DOCUMENT EXTRACT:
- Opening Delimiter -
Duke, Kansas State, Ohio State, and now even Purdue's New Year's Day pimp-smack victims, West Virginia, are getting love as potential No. 1 seeds.  However, each of those teams is not without their flaws in their own right, and are their bodies of work that much superior to Purdue's? Let's examine, starting with the Boilers as a point of comparison.

Purdue: 26-4, RPI No. 11, 51st-ranked Strength of Schedule, 6-3 v. RPI Top 50
The Boilers' three Top 50 losses were to Ohio State, Michigan State, and Wisconsin, all of which they had either already beaten or proceeded to avenge later. Just saying.

Duke: 26-5, RPI No. 2, 7th-ranked SoS, 8-4 v. RPI Top 50
Duke just dropped a game last Wednesday to a Maryland team that was merely .500 (7-7) against the RPI's Top 100. The Terps are playing like their shoes are on fire right now, and that probably works in Duke's favor. Barring a huge collapse in the ACC Tournament , Duke's probably got the No. 1 locked up.

On examining their losses, though, all things are pretty equal between the Devils and the Boilers. They both have a weak loss, Purdue to Northwestern and Duke to N.C. State.  Duke's five losses came to teams that were a combined 41-41 against the RPI's Top 100. Purdue's four losses came to teams who were 28-27 against the Top 100. Duke's own RPI and SoS are large advantages, but if it's boiled down to who each team played, there's very little difference.

If Wake Forest or Virginia Tech can pull a shocker in the ACC semifinal on Saturday, Duke could very well get knocked out of the top seed discussion for good.  Except for when Dickie (Dookie?) V's involved. Coach K's boys could lose to St. Catherine's School for the Blind, Crippled, and Crazy, and Vitale would still spend the day talking about how big a disadvantage the Devils were at with seeing-eye dogs allowed on the court.

Kansas State: 24-6, No. 6 RPI, 5th-ranked SoS, 6-4 v. RPI Top 50
A phoned-in loss like the one to Iowa State on Saturday is exactly the type that sends a team's hopes of a No. 1 seed swirling immediately. As well it should. Iowa State was 3-16 against the RPI's Top 150 coming into that game. Compare that to Northwestern's 8-8 mark and tell me which is the worse loss.

In total, KSU's losses were a combined 35-38 against the Top 100.  And before anyone jumps on how much Iowa State's 3-13 brought that record down, Kansas's 13-3 evens that right out.

If Purdue was to lose the top line to any of these teams, I think K-State would be the one with which I would have had the least problem, at least before last Saturday. The Wildcats are a great team, period. I'll have to see a hellish regional in front of them before I remove them from Final Four consideration.

They had back-to-back 15-point wins in December over Xavier and UNLV, and took Kansas to overtime in their first meeting. I'm not disputing their talent.

However, for all the talk about resumes and body of work that dominates February and March in college basketball, there's not a ton that differentiates K-State from Purdue, at least not to the point that the 'Cats are still getting top-seed buzz and Purdue is said to be fighting for No. 2-seed table scraps .

K-State's already lost once to Oklahoma State (a chic tourney sleeper, by the way), and that appears to be the matchup we can expect in the quarterfinals of the Big 12 Tournament this Thursday. OSU's going to come in motivated.  Will KSU?
- Closing Delimiter -
WORK REQUIRED: Rewrite the basketball commentary from "Purdue: 26-4, RPI" to "1 locked up.", renaming "Terps" as "Terrapins". This listing comes from a separate source that has no connection to the basketball commentary.

Chart analysis data:
- Opening Delimiter -
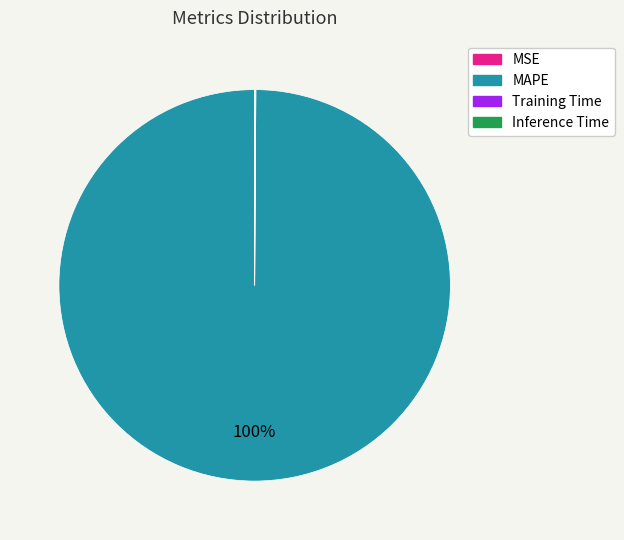

Which category has the biggest portion of the pie?

MAPE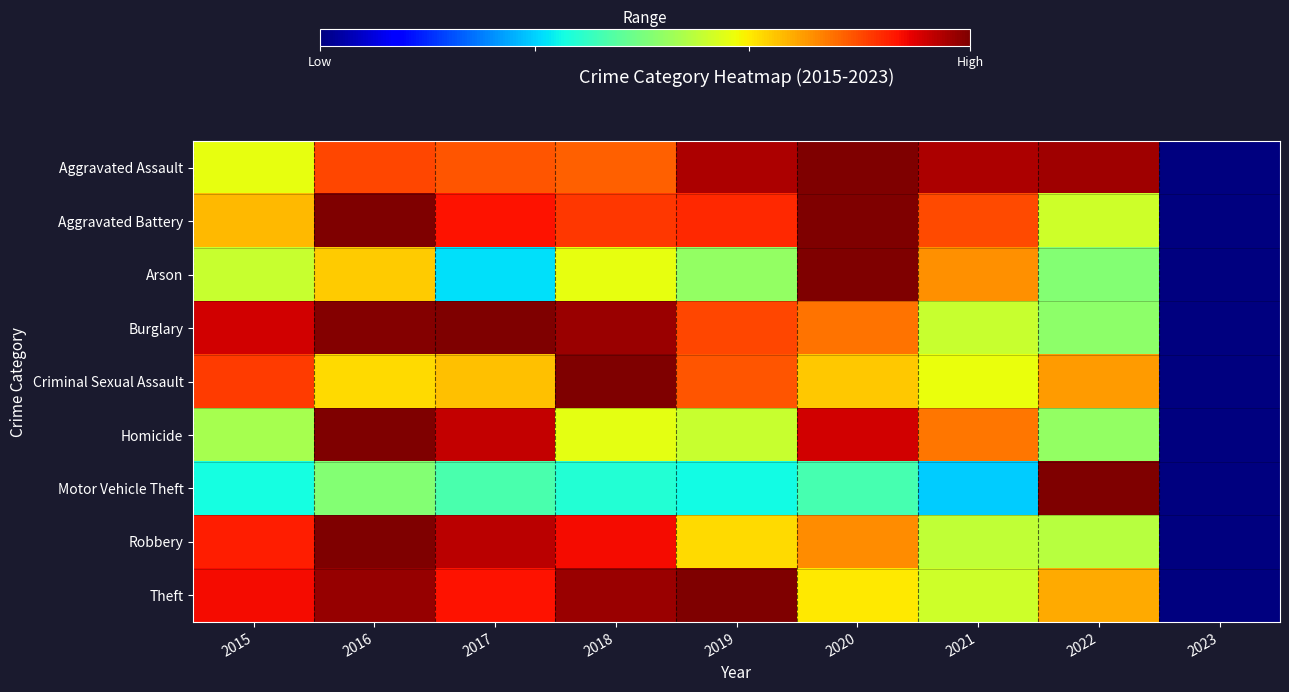

What is the difference between the highest and lowest values at 2017?

0.7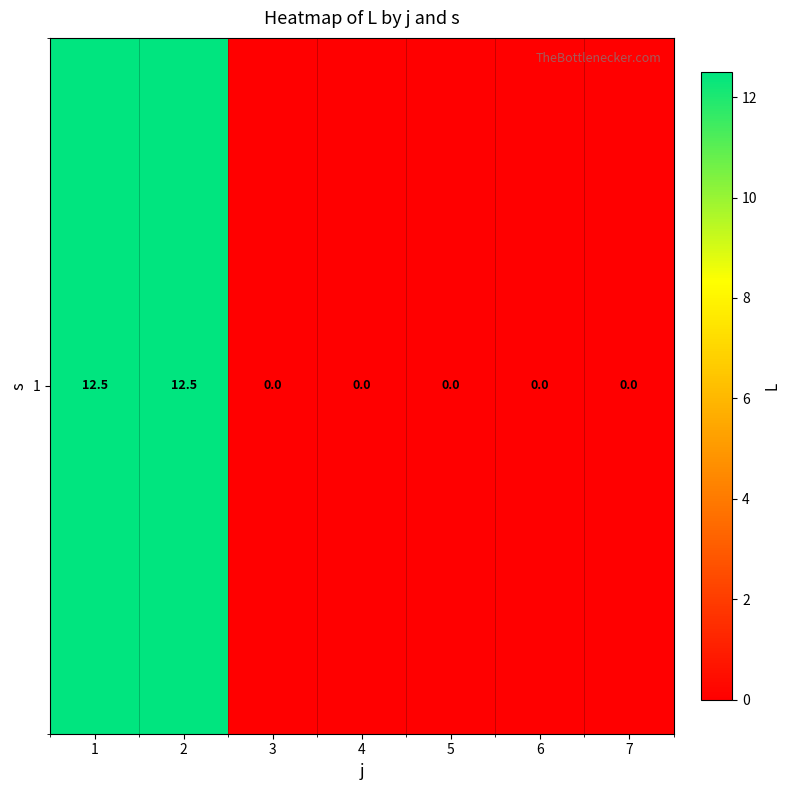

Which label corresponds to the smallest value in the chart?

3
- Closing Delimiter -
RESPONSE:
Purdue: 26-4, RPI No. 11, 51st-ranked Strength of Schedule, 6-3 v. RPI Top 50
The Boilers' three Top 50 losses were to Ohio State, Michigan State, and Wisconsin, all of which they had either already beaten or proceeded to avenge later. Just saying.

Duke: 26-5, RPI No. 2, 7th-ranked SoS, 8-4 v. RPI Top 50
Duke just dropped a game last Wednesday to a Maryland team that was merely .500 (7-7) against the RPI's Top 100. The Terrapins are playing like their shoes are on fire right now, and that probably works in Duke's favor. Barring a huge collapse in the ACC Tournament , Duke's probably got the No. 1 locked up.